Tyndale was translating Chapter 20, Verse 17 of The Gospel of John. Seyed Alavi's piece uses the Latin translation of the Greek original, the Vulgate: Noli me tangere. This is what Jesus Christ says to Mary Magdalene when she comes to his empty tomb and is surprised to find him risen from the dead (first, she mistakes him for the gardener!).

It's a puzzling moment, a fitting moment for art, and one that often has been painted. Jesus says, "Touch me not (noli me tangere), for I have not yet ascended to my father." It seems to me to be the recognition of a transitional undead status, Jesus as zombie - I've risen from the dead but not yet taken on the godhead. "You really don't want to touch me yet."

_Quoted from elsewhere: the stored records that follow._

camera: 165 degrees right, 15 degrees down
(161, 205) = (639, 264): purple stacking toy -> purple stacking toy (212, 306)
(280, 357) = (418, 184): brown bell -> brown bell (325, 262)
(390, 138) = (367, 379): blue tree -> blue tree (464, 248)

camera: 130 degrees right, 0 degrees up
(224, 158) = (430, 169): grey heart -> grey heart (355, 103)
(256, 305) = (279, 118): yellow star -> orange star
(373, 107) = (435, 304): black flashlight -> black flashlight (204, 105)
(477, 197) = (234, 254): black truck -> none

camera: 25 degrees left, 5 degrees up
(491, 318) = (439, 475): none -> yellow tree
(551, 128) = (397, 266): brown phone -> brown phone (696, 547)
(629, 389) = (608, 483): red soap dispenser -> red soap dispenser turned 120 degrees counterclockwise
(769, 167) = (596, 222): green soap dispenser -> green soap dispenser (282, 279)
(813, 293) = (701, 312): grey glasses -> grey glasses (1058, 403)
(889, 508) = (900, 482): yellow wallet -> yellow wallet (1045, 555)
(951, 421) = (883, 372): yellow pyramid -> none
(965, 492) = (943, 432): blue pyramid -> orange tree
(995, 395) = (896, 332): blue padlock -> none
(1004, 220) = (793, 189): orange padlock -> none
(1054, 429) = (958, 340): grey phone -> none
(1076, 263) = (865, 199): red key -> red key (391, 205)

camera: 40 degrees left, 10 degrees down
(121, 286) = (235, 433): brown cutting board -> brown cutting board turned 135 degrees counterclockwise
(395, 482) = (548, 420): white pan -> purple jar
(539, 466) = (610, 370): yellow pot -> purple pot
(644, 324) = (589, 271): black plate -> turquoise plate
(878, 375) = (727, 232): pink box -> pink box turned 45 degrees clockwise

Not sure how you pour all of this back into a lead bowl of honey, but Seyed Alavi has given us plenty to think about. And the piece does have a quiet natural beauty.

Finally, I spent so much time on this piece, in part, because of a coincidence. One of the few poems I have memorized is a Sir Thomas Wyatt translation of a Petrarch love lyric that also includes that line in Latin, Noli me tangere. I have had the pleasure of attempting to mispronounce it (often, after a few cocktails, when I decide to show off) hundreds of times.

In Wyatt's adaptation of Petrarch, Noli me tangere is carved into diamonds worn around the neck of a beloved. There's much more to it than that - he was probably writing in not very well disguised code about Queen Ann Boleyn - but leave it to my boy Thomas Wyatt to sex up scripture!